▶ [Task input]
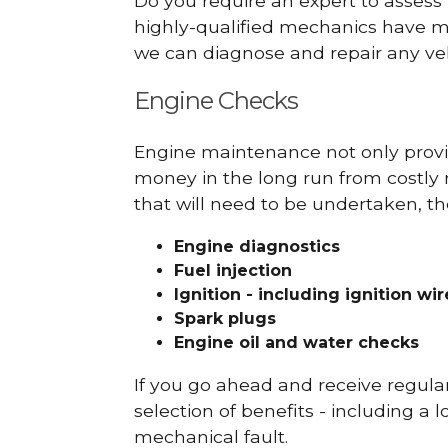
Do you require an expert to assess
highly-qualified mechanics have ma
we can diagnose and repair any veh
Engine Checks
Engine maintenance not only provid
money in the long run from costly 
that will need to be undertaken, th
Engine diagnostics
Fuel injection
Ignition - including ignition wi
Spark plugs
Engine oil and water checks
If you go ahead and receive regula
selection of benefits - including a l
mechanical fault.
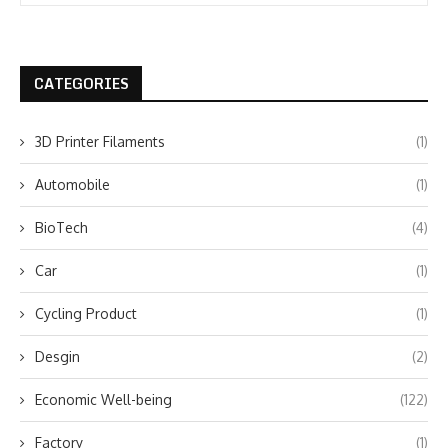
CATEGORIES
3D Printer Filaments
(1)
Automobile
(1)
BioTech
(4)
Car
(1)
Cycling Product
(1)
Desgin
(2)
Economic Well-being
(122)
Factory
(1)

▶ [Task to complete]
Extract the lines exactly, please: the first line of the listing, the line with "Fuel injection", and every line between them, but no pictures.

▶ [Result of this task]
Do you require an expert to assess
highly-qualified mechanics have ma
we can diagnose and repair any veh
Engine Checks
Engine maintenance not only provid
money in the long run from costly 
that will need to be undertaken, th
Engine diagnostics
Fuel injection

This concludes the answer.